Thursday, August 07, 2008

Mad Men vs Patroclus: The Copywriting Smackdown

As time's wingèd chariot bundles inexorably towards the onset of my maternity leave, I find myself wondering what I'm going to do with the acres of free time I'm going to have for the next three months or so.

(What? Surely changing nappies and breastfeeding can't take up 24 hours of the day, every day! That would be madness!)

I'm gingerly testing the waters of the imminent lifestyle change by stepping up my television viewing. Not real, as-broadcast television, we don't have that at the moment, but DVDs and stuff.

And what better place to start than with Mad Men, a programme that not only is 'the nearest to genius television can get' (Metro), but in which several of the protagonists also have the same job as me - to wit, advertising copywriters.

This is where the similarities between me and the dramatis personae of Mad Men end, though, because after having viewed six episodes of Season One, I can confirm that there are some significant and probably insuperable differences in our working lives. Allow me to enumerate.

1. Office. The Mad Men office is chock-full of rich young men-about-town, the occasional silver fox and a horde of impeccably-coiffed fashionable secretarial ladies, all of whom spend their working day smoking, drinking cocktails, ravishing each other in well-appointed hotel rooms and making barbed comments about each other's dress sense, literary achievements, etc. In my office there's just me and the cat, and the cat is definitely the better groomed.

::::

• Questions
#1 Duplicate everything in the Mad Men blog post from "I'm gingerly testing" down to "me to enumerate.".
#2 Go on with the blog post comparing the author's copywriting job with Mad Men from the point where it stops.

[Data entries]

::::

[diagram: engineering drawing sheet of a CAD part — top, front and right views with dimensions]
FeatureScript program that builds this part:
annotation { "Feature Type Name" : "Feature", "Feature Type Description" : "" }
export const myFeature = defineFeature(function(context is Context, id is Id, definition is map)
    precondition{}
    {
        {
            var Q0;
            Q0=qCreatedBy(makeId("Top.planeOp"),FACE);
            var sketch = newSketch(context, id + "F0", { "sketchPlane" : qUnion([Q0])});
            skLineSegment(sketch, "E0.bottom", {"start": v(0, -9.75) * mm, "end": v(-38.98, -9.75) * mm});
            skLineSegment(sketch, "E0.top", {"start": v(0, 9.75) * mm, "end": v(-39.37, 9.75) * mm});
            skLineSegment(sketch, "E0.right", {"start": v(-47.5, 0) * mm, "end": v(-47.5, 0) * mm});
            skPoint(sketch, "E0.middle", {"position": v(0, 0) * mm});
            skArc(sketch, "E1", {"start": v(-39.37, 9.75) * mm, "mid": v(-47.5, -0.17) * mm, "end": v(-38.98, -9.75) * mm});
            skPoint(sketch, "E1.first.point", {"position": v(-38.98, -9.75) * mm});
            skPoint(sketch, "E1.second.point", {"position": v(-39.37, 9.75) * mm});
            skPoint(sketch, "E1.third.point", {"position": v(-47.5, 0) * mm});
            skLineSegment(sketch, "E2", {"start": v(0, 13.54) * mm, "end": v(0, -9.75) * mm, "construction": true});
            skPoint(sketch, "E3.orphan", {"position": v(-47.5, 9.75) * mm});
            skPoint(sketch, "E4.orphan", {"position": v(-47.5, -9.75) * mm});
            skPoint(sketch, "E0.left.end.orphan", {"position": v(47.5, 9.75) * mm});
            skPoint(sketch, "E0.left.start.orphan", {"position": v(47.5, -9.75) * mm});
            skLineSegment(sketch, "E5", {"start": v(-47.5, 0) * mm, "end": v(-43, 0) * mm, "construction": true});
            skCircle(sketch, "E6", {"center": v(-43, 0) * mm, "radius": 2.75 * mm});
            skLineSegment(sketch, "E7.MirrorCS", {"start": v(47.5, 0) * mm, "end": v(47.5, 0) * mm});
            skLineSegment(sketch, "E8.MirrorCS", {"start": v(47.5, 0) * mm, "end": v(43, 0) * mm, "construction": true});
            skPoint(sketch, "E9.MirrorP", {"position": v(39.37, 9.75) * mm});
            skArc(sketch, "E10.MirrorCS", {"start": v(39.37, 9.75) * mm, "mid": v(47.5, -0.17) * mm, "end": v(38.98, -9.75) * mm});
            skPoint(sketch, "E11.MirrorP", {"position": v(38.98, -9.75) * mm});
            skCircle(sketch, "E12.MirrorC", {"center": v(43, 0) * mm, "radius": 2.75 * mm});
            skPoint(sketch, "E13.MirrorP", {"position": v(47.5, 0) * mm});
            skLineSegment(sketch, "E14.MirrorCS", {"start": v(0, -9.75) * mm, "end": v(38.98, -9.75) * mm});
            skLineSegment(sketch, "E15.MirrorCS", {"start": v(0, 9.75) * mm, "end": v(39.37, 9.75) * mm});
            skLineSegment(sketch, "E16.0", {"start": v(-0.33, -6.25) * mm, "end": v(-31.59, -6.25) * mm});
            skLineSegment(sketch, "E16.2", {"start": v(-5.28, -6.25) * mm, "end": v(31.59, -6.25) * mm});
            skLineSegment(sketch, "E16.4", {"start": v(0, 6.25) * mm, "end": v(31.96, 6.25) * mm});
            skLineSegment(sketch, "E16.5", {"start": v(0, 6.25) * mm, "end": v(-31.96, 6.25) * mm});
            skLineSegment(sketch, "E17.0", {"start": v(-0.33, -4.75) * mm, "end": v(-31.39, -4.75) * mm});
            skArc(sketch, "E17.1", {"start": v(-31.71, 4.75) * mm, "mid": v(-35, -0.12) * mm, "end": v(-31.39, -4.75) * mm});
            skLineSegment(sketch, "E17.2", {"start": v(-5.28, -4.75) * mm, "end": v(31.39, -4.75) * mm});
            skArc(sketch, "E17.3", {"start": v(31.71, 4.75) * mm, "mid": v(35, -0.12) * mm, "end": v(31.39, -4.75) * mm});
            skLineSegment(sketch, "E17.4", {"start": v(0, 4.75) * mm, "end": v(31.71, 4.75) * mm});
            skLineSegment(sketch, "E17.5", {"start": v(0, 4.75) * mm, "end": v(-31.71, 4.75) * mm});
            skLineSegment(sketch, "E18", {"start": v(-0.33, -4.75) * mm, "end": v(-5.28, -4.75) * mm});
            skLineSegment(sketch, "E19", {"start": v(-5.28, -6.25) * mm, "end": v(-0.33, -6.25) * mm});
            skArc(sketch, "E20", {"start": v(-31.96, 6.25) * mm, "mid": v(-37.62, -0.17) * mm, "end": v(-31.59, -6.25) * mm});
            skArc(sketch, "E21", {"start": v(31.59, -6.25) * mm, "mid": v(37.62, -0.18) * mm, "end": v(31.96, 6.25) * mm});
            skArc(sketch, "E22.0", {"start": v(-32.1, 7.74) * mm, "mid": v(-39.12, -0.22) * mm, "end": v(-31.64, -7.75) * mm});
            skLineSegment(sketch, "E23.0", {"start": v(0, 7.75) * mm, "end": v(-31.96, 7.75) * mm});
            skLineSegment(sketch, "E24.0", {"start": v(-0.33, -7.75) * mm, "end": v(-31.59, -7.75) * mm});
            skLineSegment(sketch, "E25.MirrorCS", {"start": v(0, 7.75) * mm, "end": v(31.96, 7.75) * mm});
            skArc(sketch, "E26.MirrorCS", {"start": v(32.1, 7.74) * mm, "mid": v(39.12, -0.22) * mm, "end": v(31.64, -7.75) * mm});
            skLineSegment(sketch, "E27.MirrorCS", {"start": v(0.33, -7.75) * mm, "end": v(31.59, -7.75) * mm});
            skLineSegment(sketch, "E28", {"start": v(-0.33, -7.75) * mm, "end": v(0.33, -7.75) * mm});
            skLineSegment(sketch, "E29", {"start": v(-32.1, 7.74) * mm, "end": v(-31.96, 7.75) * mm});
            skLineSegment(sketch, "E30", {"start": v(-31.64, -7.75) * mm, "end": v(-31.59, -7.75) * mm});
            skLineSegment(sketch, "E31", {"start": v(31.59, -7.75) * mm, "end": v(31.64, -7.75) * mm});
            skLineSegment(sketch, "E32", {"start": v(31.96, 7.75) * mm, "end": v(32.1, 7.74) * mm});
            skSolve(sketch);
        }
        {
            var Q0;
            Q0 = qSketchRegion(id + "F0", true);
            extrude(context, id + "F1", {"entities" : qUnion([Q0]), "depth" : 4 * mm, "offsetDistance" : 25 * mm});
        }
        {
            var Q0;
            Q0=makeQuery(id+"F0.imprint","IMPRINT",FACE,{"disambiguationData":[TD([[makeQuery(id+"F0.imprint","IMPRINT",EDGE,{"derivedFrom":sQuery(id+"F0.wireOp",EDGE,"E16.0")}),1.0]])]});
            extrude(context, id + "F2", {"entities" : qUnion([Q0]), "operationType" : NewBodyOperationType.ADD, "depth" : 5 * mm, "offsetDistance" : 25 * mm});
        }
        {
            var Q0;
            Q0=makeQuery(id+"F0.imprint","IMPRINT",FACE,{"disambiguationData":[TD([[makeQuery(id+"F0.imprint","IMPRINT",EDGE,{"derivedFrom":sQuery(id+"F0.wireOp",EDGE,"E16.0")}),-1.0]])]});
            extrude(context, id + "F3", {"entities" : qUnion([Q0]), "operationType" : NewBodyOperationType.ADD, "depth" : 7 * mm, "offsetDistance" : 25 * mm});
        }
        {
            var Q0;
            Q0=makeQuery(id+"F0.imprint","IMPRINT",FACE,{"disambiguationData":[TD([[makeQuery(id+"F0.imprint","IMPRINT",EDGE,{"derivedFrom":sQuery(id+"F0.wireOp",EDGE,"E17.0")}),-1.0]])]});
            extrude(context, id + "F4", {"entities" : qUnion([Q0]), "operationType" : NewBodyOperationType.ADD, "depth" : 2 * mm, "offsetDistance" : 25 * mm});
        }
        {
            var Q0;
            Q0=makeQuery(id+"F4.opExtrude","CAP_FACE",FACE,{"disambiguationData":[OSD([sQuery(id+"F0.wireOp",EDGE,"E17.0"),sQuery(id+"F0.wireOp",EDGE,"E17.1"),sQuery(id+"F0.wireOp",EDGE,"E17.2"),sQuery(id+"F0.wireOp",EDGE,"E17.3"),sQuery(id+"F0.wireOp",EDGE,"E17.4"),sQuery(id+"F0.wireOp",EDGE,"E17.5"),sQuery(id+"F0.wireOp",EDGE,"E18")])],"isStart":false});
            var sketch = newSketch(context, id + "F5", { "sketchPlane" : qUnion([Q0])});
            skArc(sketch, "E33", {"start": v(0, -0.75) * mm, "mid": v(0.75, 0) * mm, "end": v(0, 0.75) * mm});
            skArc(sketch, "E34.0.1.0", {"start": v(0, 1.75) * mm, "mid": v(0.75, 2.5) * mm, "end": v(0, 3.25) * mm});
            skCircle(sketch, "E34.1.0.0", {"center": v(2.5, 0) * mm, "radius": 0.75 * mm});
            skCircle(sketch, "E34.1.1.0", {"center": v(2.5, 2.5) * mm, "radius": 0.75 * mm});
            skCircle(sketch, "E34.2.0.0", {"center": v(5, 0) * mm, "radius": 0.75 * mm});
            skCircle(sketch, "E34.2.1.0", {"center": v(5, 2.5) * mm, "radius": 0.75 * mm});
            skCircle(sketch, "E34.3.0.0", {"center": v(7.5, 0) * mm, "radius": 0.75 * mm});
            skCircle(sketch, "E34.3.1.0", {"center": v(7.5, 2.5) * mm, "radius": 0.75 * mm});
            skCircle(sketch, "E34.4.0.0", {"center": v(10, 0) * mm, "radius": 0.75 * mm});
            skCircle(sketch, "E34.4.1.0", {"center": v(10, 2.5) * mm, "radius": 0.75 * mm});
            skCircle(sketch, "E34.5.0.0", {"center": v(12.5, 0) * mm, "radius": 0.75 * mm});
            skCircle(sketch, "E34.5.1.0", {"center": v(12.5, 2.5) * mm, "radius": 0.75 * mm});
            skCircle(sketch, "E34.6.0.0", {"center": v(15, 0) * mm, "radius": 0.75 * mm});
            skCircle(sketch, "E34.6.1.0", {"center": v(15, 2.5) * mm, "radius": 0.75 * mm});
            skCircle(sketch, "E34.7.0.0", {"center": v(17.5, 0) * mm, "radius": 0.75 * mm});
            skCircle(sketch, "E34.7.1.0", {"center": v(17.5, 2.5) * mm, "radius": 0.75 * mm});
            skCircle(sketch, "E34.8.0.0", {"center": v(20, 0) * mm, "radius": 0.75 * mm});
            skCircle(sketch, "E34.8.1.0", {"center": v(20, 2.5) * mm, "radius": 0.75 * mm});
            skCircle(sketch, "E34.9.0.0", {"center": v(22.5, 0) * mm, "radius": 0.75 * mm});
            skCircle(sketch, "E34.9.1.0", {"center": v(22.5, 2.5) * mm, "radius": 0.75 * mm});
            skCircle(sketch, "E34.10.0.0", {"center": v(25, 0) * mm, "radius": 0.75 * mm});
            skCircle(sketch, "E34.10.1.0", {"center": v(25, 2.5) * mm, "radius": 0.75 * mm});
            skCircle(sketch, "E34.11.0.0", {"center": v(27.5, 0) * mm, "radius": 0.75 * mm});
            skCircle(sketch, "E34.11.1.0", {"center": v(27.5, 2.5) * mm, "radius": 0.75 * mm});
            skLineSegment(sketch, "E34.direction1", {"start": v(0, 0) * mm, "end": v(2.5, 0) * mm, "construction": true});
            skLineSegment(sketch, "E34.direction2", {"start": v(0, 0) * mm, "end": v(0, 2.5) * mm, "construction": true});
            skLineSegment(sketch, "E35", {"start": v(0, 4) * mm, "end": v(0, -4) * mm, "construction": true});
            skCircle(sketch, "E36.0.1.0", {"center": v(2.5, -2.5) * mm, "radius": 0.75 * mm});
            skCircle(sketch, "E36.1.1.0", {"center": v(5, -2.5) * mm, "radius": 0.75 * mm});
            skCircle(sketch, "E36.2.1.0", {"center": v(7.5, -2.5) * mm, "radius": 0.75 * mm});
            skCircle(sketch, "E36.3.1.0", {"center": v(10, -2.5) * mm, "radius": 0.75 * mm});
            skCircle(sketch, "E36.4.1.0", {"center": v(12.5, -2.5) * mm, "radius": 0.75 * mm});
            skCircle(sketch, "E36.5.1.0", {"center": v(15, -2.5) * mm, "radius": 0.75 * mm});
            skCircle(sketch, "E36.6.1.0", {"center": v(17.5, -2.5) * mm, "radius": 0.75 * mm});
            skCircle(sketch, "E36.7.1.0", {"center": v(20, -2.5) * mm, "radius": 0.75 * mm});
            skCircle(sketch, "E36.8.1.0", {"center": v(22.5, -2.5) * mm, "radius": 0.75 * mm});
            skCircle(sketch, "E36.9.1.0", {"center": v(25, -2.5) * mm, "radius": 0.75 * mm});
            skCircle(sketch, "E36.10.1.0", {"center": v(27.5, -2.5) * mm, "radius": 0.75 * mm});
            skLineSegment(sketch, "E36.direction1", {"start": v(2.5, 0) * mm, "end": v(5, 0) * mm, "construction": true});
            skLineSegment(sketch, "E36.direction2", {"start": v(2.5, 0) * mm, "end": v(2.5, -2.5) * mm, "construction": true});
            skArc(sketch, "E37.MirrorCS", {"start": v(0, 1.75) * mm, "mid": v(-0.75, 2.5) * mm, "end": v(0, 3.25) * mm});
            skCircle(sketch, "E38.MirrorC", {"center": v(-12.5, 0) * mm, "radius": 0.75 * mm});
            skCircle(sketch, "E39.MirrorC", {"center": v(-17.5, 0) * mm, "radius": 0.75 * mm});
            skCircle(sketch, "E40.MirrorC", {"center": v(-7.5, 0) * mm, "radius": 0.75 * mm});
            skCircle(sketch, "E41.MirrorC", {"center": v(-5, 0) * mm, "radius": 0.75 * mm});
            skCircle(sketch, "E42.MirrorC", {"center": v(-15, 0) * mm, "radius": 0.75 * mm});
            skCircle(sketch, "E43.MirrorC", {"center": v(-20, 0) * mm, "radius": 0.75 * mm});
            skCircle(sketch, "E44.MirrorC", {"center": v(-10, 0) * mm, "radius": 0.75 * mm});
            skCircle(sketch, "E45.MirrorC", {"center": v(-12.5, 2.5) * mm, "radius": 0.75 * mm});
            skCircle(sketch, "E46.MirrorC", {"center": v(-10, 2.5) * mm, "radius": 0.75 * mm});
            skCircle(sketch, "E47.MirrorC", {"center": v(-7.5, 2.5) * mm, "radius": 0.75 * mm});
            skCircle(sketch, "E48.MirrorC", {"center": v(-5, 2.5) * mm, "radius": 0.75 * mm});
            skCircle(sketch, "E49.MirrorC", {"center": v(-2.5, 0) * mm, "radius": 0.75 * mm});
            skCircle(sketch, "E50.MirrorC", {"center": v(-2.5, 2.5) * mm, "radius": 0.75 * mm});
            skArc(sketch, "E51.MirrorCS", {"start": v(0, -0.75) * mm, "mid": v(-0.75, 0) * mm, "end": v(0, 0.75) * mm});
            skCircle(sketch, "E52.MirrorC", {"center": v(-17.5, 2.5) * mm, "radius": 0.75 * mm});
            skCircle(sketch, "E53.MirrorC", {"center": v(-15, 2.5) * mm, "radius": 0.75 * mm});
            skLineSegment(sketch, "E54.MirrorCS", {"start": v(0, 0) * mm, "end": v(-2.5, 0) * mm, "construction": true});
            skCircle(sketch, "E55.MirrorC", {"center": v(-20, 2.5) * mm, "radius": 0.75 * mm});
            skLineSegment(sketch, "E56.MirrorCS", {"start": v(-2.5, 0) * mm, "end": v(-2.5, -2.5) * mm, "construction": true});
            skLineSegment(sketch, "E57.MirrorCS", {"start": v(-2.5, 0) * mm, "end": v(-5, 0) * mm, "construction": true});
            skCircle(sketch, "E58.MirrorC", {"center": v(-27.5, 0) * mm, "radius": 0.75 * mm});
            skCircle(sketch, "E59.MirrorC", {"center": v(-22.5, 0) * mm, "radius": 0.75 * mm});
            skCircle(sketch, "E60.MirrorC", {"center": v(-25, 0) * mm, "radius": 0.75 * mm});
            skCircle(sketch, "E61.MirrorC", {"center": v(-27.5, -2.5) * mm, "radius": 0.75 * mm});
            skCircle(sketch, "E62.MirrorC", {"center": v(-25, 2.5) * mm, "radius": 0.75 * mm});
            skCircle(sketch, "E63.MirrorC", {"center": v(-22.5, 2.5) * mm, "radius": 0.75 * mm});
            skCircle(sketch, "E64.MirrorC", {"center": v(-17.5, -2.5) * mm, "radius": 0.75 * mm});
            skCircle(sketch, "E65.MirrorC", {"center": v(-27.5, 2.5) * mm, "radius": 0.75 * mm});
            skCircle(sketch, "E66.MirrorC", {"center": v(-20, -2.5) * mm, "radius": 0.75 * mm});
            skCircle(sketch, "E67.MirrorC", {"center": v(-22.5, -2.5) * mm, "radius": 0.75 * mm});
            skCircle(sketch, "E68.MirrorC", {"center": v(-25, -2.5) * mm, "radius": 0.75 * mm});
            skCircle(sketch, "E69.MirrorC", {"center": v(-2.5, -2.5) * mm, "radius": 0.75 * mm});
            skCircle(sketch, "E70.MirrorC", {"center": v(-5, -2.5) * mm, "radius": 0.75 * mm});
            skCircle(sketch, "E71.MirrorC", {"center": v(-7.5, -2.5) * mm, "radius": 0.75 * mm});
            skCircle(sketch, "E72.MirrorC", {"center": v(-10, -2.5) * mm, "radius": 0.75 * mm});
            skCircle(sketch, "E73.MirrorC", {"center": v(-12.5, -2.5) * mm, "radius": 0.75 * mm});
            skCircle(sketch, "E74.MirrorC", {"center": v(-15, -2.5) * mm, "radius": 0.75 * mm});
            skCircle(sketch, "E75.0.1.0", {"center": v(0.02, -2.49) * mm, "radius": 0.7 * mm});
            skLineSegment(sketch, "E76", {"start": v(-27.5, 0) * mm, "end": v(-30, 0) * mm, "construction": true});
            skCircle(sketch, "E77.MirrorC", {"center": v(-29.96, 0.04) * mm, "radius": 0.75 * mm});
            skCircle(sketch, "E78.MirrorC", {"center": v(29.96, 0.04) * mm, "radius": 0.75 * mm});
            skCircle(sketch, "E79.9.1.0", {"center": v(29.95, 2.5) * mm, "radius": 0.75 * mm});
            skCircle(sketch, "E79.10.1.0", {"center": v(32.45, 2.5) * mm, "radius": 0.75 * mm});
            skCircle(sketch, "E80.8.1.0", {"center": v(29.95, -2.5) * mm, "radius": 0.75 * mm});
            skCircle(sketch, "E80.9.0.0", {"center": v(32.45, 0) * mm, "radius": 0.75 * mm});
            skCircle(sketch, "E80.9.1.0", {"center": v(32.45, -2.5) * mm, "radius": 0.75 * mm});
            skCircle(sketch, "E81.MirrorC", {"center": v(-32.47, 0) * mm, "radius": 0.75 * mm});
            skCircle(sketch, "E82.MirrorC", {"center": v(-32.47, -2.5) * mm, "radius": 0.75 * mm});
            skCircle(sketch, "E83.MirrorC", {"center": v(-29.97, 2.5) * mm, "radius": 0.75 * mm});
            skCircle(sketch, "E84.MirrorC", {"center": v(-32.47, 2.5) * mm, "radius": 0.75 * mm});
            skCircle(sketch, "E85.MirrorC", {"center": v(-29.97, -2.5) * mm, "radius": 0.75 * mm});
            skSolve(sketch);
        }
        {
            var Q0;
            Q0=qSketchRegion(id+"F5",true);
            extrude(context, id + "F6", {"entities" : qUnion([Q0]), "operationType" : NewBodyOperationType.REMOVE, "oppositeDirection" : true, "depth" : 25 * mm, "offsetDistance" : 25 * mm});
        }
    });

::::

• Results in order
#1
I'm gingerly testing the waters of the imminent lifestyle change by stepping up my television viewing. Not real, as-broadcast television, we don't have that at the moment, but DVDs and stuff.

And what better place to start than with Mad Men, a programme that not only is 'the nearest to genius television can get' (Metro), but in which several of the protagonists also have the same job as me - to wit, advertising copywriters.

This is where the similarities between me and the dramatis personae of Mad Men end, though, because after having viewed six episodes of Season One, I can confirm that there are some significant and probably insuperable differences in our working lives. Allow me to enumerate.

#2
2. Client Meetings. In Mad Men, all client meetings go on for five minutes and unfold in exactly the same manner: the advertising team (who are all hungover) tell the client they don't have any ideas, the client gets a bit miffed, one of the advertising team berates the client for being female/stupid/Jewish/out of touch, and the client storms out in a huff. Later, someone has to save the account either by taking the client out to a strip club, or by sleeping with them, or both. By contrast, my client meetings are all at least an hour long, involve very long, very tedious powerpoint presentations littered with technical jargon and three letter acronyms, and end with the client requesting that I find some kind of common lexical ground between a photo of some peas and the notion of activity-based costing, which moreover must be expressed in a 'punchy' and 'compelling' fashion.


Fig. 1: Copywriting in the 1960s. Note reclining position, lack of clothes, absence of laptop, etc.

3. Desk. The desks in Mad Men are furnished with a) a phone, b) an ashtray, c) a bottle of spirits and a number of elegant spirit glasses. My desk is furnished with a) a phone, b) a printer, c) a laptop, d) several vast, unwieldy piles of printed-out powerpoint slides littered with technical jargon, three-letter acronyms and scrawled notes about 'key messages' and 'calls to action', e) any number of unfinished cups of peppermint tea, f) the cat, g) clumps of discarded cat fur, h) a leaflet about breastfeeding, i) dust, j) crumbs and k) a load of pens that I stole off the lovely Mr BC and promptly lost the tops of.

4. Office Hierarchy. In Mad Men, the copywriters (who are all men) have fashionably-attired lady secretaries to type up their copy (although I've yet to see anyone really produce any copy) while they set about playing practical jokes on each other, drinking whisky and ravishing successions of women in well-appointed hotel rooms. I, on the other hand, spend my day not only thinking of copy, but also typing it up on the typey-typey keyboard and emailing it to the client. Yes! I am living proof that women can think as well as type, something that in 1960s New York was apparently unheard of. On the downside, very little ravishing goes on in my office, possibly because I am eight months up the duff. (Yes! I am living proof that a woman can think, be pregnant and type all at the same time, despite what Theo Paphitis would have you believe.)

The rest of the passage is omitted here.